Material shown Start Marker

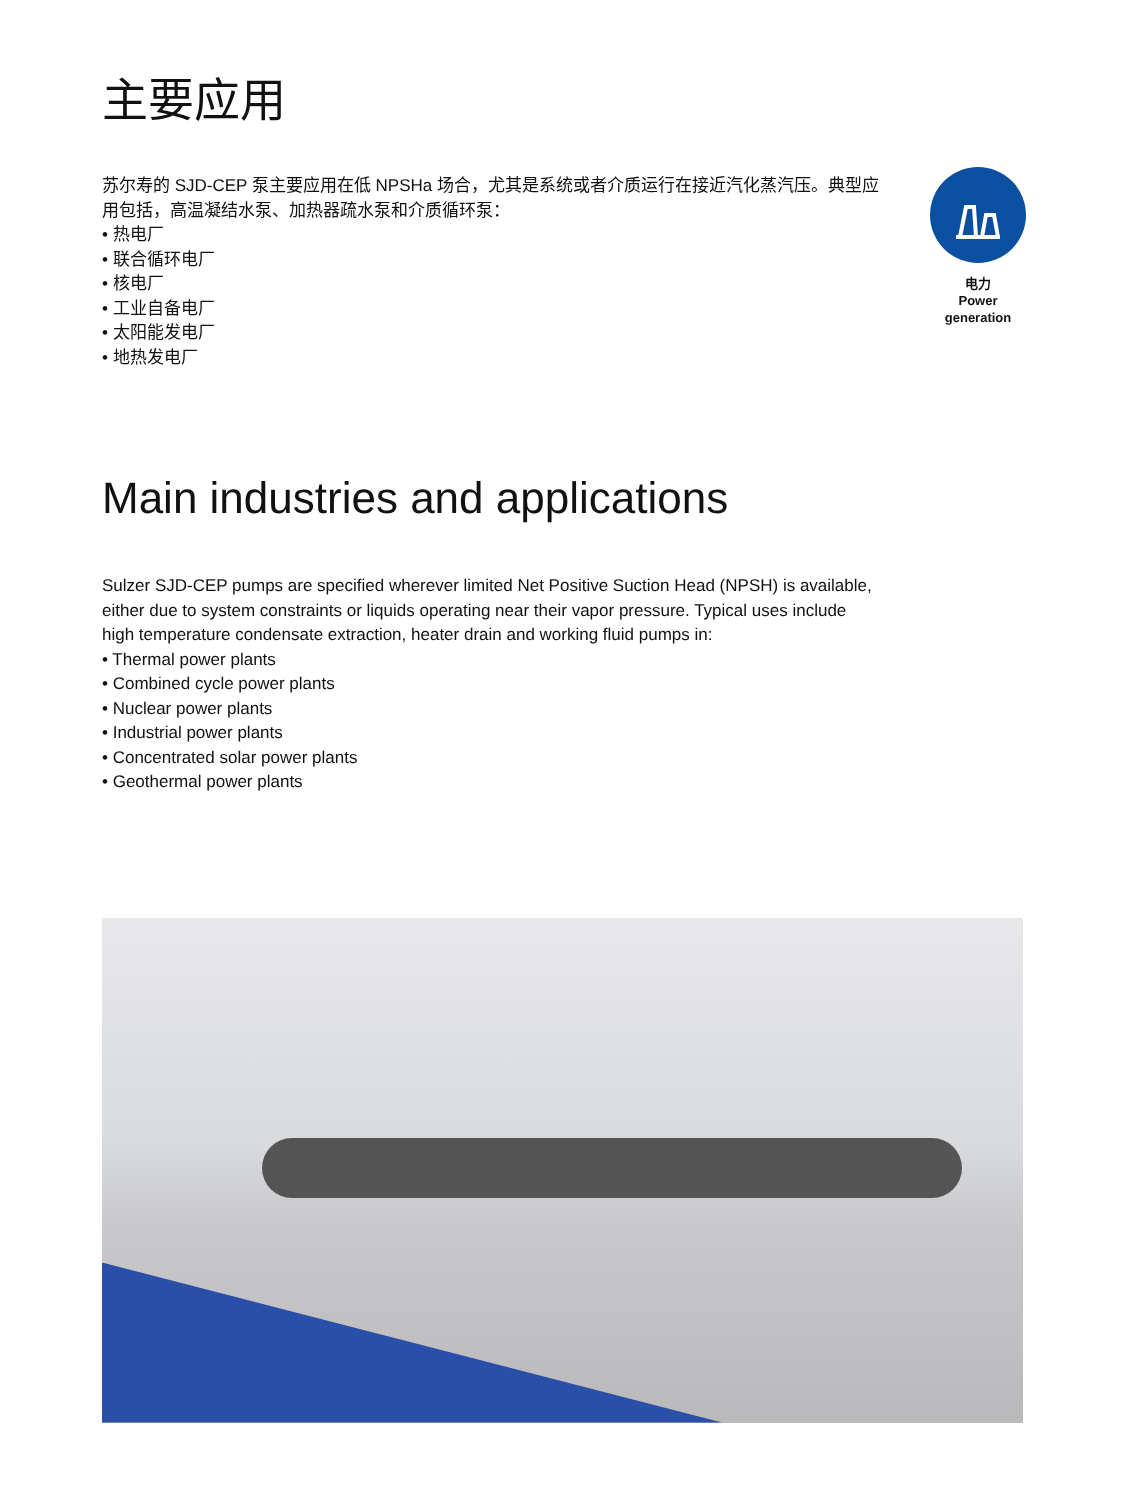主要应用
苏尔寿的 SJD-CEP 泵主要应用在低 NPSHa 场合，尤其是系统或者介质运行在接近汽化蒸汽压。典型应用包括，高温凝结水泵、加热器疏水泵和介质循环泵：
• 热电厂
• 联合循环电厂
• 核电厂
• 工业自备电厂
• 太阳能发电厂
• 地热发电厂
电力
Power
generation
Main industries and applications
Sulzer SJD-CEP pumps are specified wherever limited Net Positive Suction Head (NPSH) is available, either due to system constraints or liquids operating near their vapor pressure. Typical uses include high temperature condensate extraction, heater drain and working fluid pumps in:
• Thermal power plants
• Combined cycle power plants
• Nuclear power plants
• Industrial power plants
• Concentrated solar power plants
• Geothermal power plants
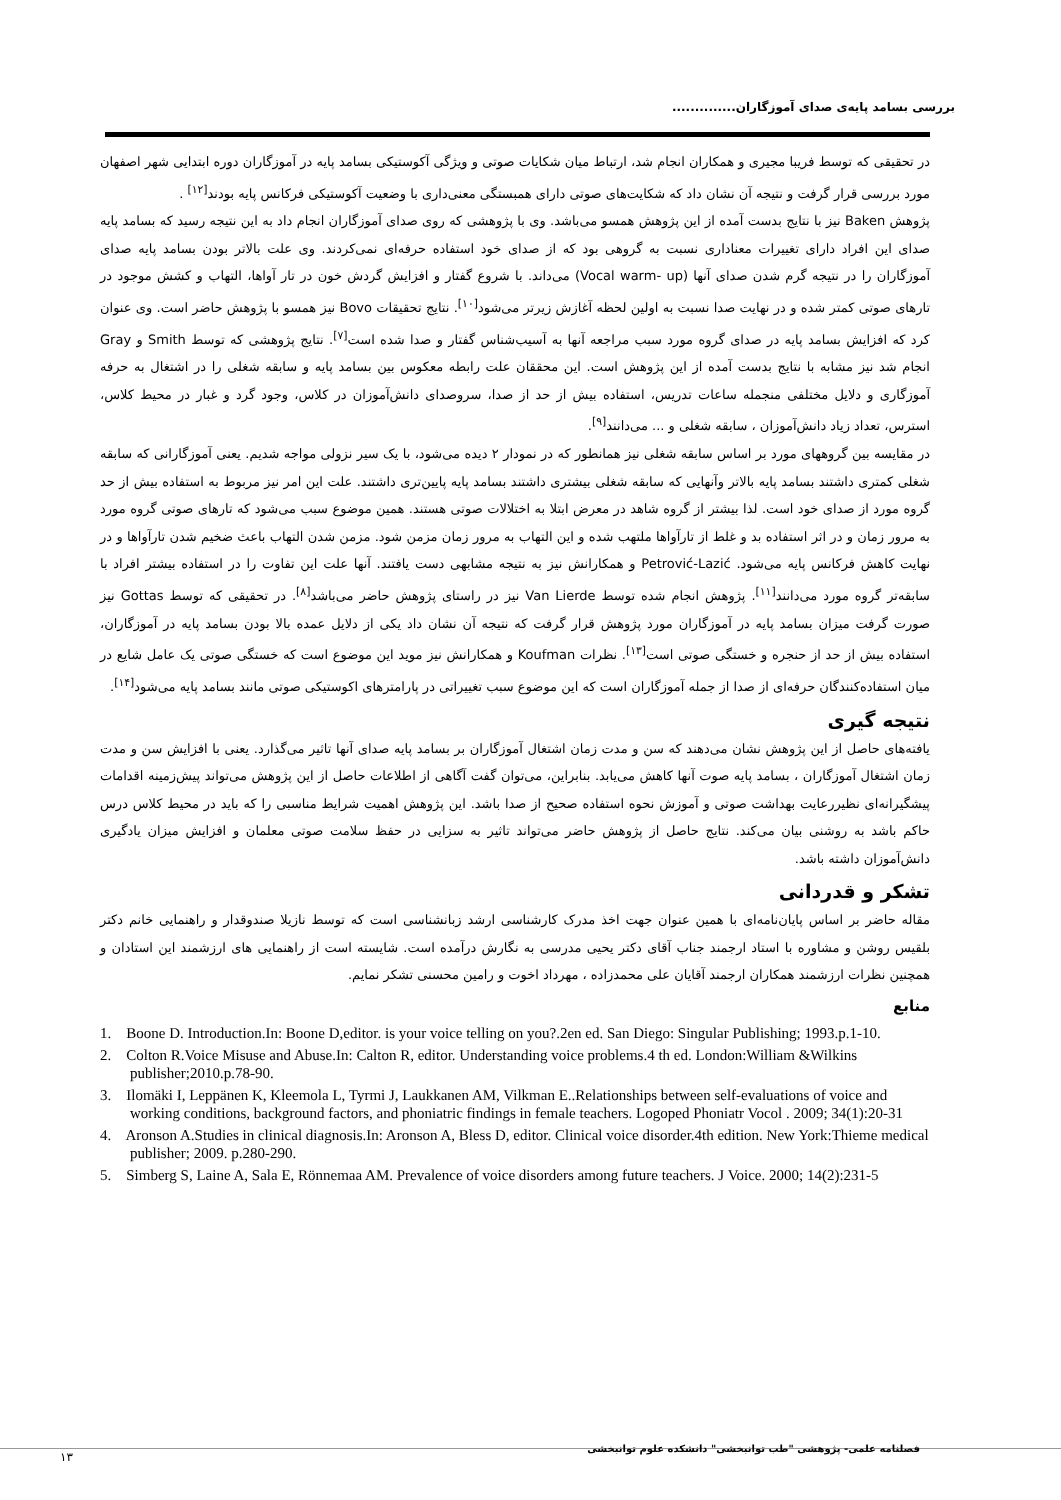بررسی بسامد پایه‌ی صدای آموزگاران..............
در تحقیقی که توسط فریبا مجیری و همکاران انجام شد، ارتباط میان شکایات صوتی و ویژگی آکوستیکی بسامد پایه در آموزگاران دوره ابتدایی شهر اصفهان مورد بررسی قرار گرفت و نتیجه آن نشان داد که شکایت‌های صوتی دارای همبستگی معنی‌داری با وضعیت آکوستیکی فرکانس پایه بودند<sup>[۱۲]</sup> .
پژوهش Baken نیز با نتایج بدست آمده از این پژوهش همسو می‌باشد. وی با پژوهشی که روی صدای آموزگاران انجام داد به این نتیجه رسید که بسامد پایه صدای این افراد دارای تغییرات معناداری نسبت به گروهی بود که از صدای خود استفاده حرفه‌ای نمی‌کردند. وی علت بالاتر بودن بسامد پایه صدای آموزگاران را در نتیجه گرم شدن صدای آنها (Vocal warm- up) می‌داند. با شروع گفتار و افزایش گردش خون در تار آواها، التهاب و کشش موجود در تارهای صوتی کمتر شده و در نهایت صدا نسبت به اولین لحظه آغازش زیرتر می‌شود<sup>[۱۰]</sup>. نتایج تحقیقات Bovo نیز همسو با پژوهش حاضر است. وی عنوان کرد که افزایش بسامد پایه در صدای گروه مورد سبب مراجعه آنها به آسیب‌شناس گفتار و صدا شده است<sup>[۷]</sup>. نتایج پژوهشی که توسط Smith و Gray انجام شد نیز مشابه با نتایج بدست آمده از این پژوهش است. این محققان علت رابطه معکوس بین بسامد پایه و سابقه شغلی را در اشتغال به حرفه آموزگاری و دلایل مختلفی منجمله ساعات تدریس، استفاده بیش از حد از صدا، سروصدای دانش‌آموزان در کلاس، وجود گرد و غبار در محیط کلاس، استرس، تعداد زیاد دانش‌آموزان ، سابقه شغلی و ... می‌دانند<sup>[۹]</sup>.
در مقایسه بین گروههای مورد بر اساس سابقه شغلی نیز همانطور که در نمودار ۲ دیده می‌شود، با یک سیر نزولی مواجه شدیم. یعنی آموزگارانی که سابقه شغلی کمتری داشتند بسامد پایه بالاتر وآنهایی که سابقه شغلی بیشتری داشتند بسامد پایه پایین‌تری داشتند. علت این امر نیز مربوط به استفاده بیش از حد گروه مورد از صدای خود است. لذا بیشتر از گروه شاهد در معرض ابتلا به اختلالات صوتی هستند. همین موضوع سبب می‌شود که تارهای صوتی گروه مورد به مرور زمان و در اثر استفاده بد و غلط از تارآواها ملتهب شده و این التهاب به مرور زمان مزمن شود. مزمن شدن التهاب باعث ضخیم شدن تارآواها و در نهایت کاهش فرکانس پایه می‌شود. Petrović-Lazić و همکارانش نیز به نتیجه مشابهی دست یافتند. آنها علت این تفاوت را در استفاده بیشتر افراد با سابقه‌تر گروه مورد می‌دانند<sup>[۱۱]</sup>. پژوهش انجام شده توسط Van Lierde نیز در راستای پژوهش حاضر می‌باشد<sup>[۸]</sup>. در تحقیقی که توسط Gottas نیز صورت گرفت میزان بسامد پایه در آموزگاران مورد پژوهش قرار گرفت که نتیجه آن نشان داد یکی از دلایل عمده بالا بودن بسامد پایه در آموزگاران، استفاده بیش از حد از حنجره و خستگی صوتی است<sup>[۱۳]</sup>. نظرات Koufman و همکارانش نیز موید این موضوع است که خستگی صوتی یک عامل شایع در میان استفاده‌کنندگان حرفه‌ای از صدا از جمله آموزگاران است که این موضوع سبب تغییراتی در پارامترهای اکوستیکی صوتی مانند بسامد پایه می‌شود<sup>[۱۴]</sup>.
نتیجه گیری
یافته‌های حاصل از این پژوهش نشان می‌دهند که سن و مدت زمان اشتغال آموزگاران بر بسامد پایه صدای آنها تاثیر می‌گذارد. یعنی با افزایش سن و مدت زمان اشتغال آموزگاران ، بسامد پایه صوت آنها کاهش می‌یابد. بنابراین، می‌توان گفت آگاهی از اطلاعات حاصل از این پژوهش می‌تواند پیش‌زمینه اقدامات پیشگیرانه‌ای نظیررعایت بهداشت صوتی و آموزش نحوه استفاده صحیح از صدا باشد. این پژوهش اهمیت شرایط مناسبی را که باید در محیط کلاس درس حاکم باشد به روشنی بیان می‌کند. نتایج حاصل از پژوهش حاضر می‌تواند تاثیر به سزایی در حفظ سلامت صوتی معلمان و افزایش میزان یادگیری دانش‌آموزان داشته باشد.
تشکر و قدردانی
مقاله حاضر بر اساس پایان‌نامه‌ای با همین عنوان جهت اخذ مدرک کارشناسی ارشد زبانشناسی است که توسط نازیلا صندوقدار و راهنمایی خانم دکتر بلقیس روشن و مشاوره با استاد ارجمند جناب آقای دکتر یحیی مدرسی به نگارش درآمده است. شایسته است از راهنمایی های ارزشمند این استادان و همچنین نظرات ارزشمند همکاران ارجمند آقایان علی محمدزاده ، مهرداد اخوت و رامین محسنی تشکر نمایم.
منابع
1. Boone D. Introduction.In: Boone D,editor. is your voice telling on you?.2en ed. San Diego: Singular Publishing; 1993.p.1-10.
2. Colton R.Voice Misuse and Abuse.In: Calton R, editor. Understanding voice problems.4 th ed. London:William &Wilkins publisher;2010.p.78-90.
3. Ilomäki I, Leppänen K, Kleemola L, Tyrmi J, Laukkanen AM, Vilkman E..Relationships between self-evaluations of voice and working conditions, background factors, and phoniatric findings in female teachers. Logoped Phoniatr Vocol . 2009; 34(1):20-31
4. Aronson A.Studies in clinical diagnosis.In: Aronson A, Bless D, editor. Clinical voice disorder.4th edition. New York:Thieme medical publisher; 2009. p.280-290.
5. Simberg S, Laine A, Sala E, Rönnemaa AM. Prevalence of voice disorders among future teachers. J Voice. 2000; 14(2):231-5
فصلنامه علمی- پژوهشی "طب توانبخشی" دانشکده علوم توانبخشی
۱۳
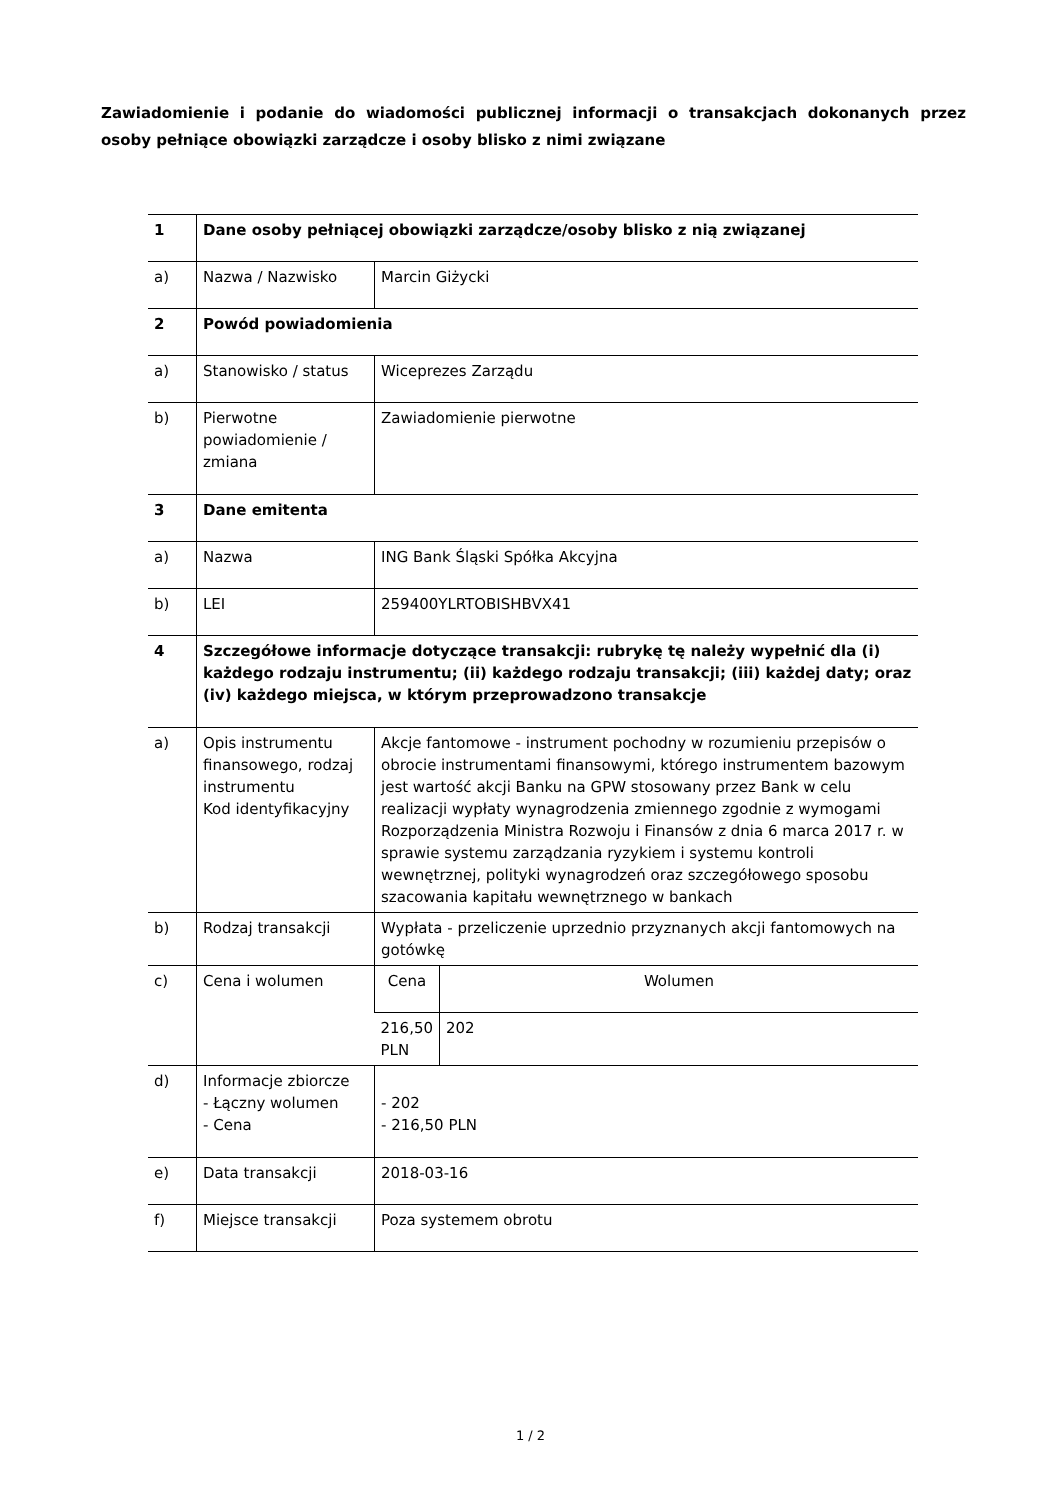Zawiadomienie i podanie do wiadomości publicznej informacji o transakcjach dokonanych przez osoby pełniące obowiązki zarządcze i osoby blisko z nimi związane
| 1 | Dane osoby pełniącej obowiązki zarządcze/osoby blisko z nią związanej | | |
| a) | Nazwa / Nazwisko | Marcin Giżycki | |
| 2 | Powód powiadomienia | | |
| a) | Stanowisko / status | Wiceprezes Zarządu | |
| b) | Pierwotne powiadomienie / zmiana | Zawiadomienie pierwotne | |
| 3 | Dane emitenta | | |
| a) | Nazwa | ING Bank Śląski Spółka Akcyjna | |
| b) | LEI | 259400YLRTOBISHBVX41 | |
| 4 | Szczegółowe informacje dotyczące transakcji: rubrykę tę należy wypełnić dla (i) każdego rodzaju instrumentu; (ii) każdego rodzaju transakcji; (iii) każdej daty; oraz (iv) każdego miejsca, w którym przeprowadzono transakcje | | |
| a) | Opis instrumentu finansowego, rodzaj instrumentu Kod identyfikacyjny | Akcje fantomowe - instrument pochodny w rozumieniu przepisów o obrocie instrumentami finansowymi, którego instrumentem bazowym jest wartość akcji Banku na GPW stosowany przez Bank w celu realizacji wypłaty wynagrodzenia zmiennego zgodnie z wymogami Rozporządzenia Ministra Rozwoju i Finansów z dnia 6 marca 2017 r. w sprawie systemu zarządzania ryzykiem i systemu kontroli wewnętrznej, polityki wynagrodzeń oraz szczegółowego sposobu szacowania kapitału wewnętrznego w bankach | |
| b) | Rodzaj transakcji | Wypłata - przeliczenie uprzednio przyznanych akcji fantomowych na gotówkę | |
| c) | Cena i wolumen | Cena | Wolumen |
| | | 216,50 PLN | 202 |
| d) | Informacje zbiorcze - Łączny wolumen - Cena | - 202 - 216,50 PLN | |
| e) | Data transakcji | 2018-03-16 | |
| f) | Miejsce transakcji | Poza systemem obrotu | |
1 / 2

Material shown End Marker

#### Task item
Write out, word for word, the stretch of entries that begins at the line with "فصلنامه علمی- پژوهشی" and ends at the line with "transakcje | | |". Pictures do not belong in it.

#### Your response
فصلنامه علمی- پژوهشی "طب توانبخشی" دانشکده علوم توانبخشی
۱۳
Zawiadomienie i podanie do wiadomości publicznej informacji o transakcjach dokonanych przez osoby pełniące obowiązki zarządcze i osoby blisko z nimi związane
| 1 | Dane osoby pełniącej obowiązki zarządcze/osoby blisko z nią związanej | | |
| a) | Nazwa / Nazwisko | Marcin Giżycki | |
| 2 | Powód powiadomienia | | |
| a) | Stanowisko / status | Wiceprezes Zarządu | |
| b) | Pierwotne powiadomienie / zmiana | Zawiadomienie pierwotne | |
| 3 | Dane emitenta | | |
| a) | Nazwa | ING Bank Śląski Spółka Akcyjna | |
| b) | LEI | 259400YLRTOBISHBVX41 | |
| 4 | Szczegółowe informacje dotyczące transakcji: rubrykę tę należy wypełnić dla (i) każdego rodzaju instrumentu; (ii) każdego rodzaju transakcji; (iii) każdej daty; oraz (iv) każdego miejsca, w którym przeprowadzono transakcje | | |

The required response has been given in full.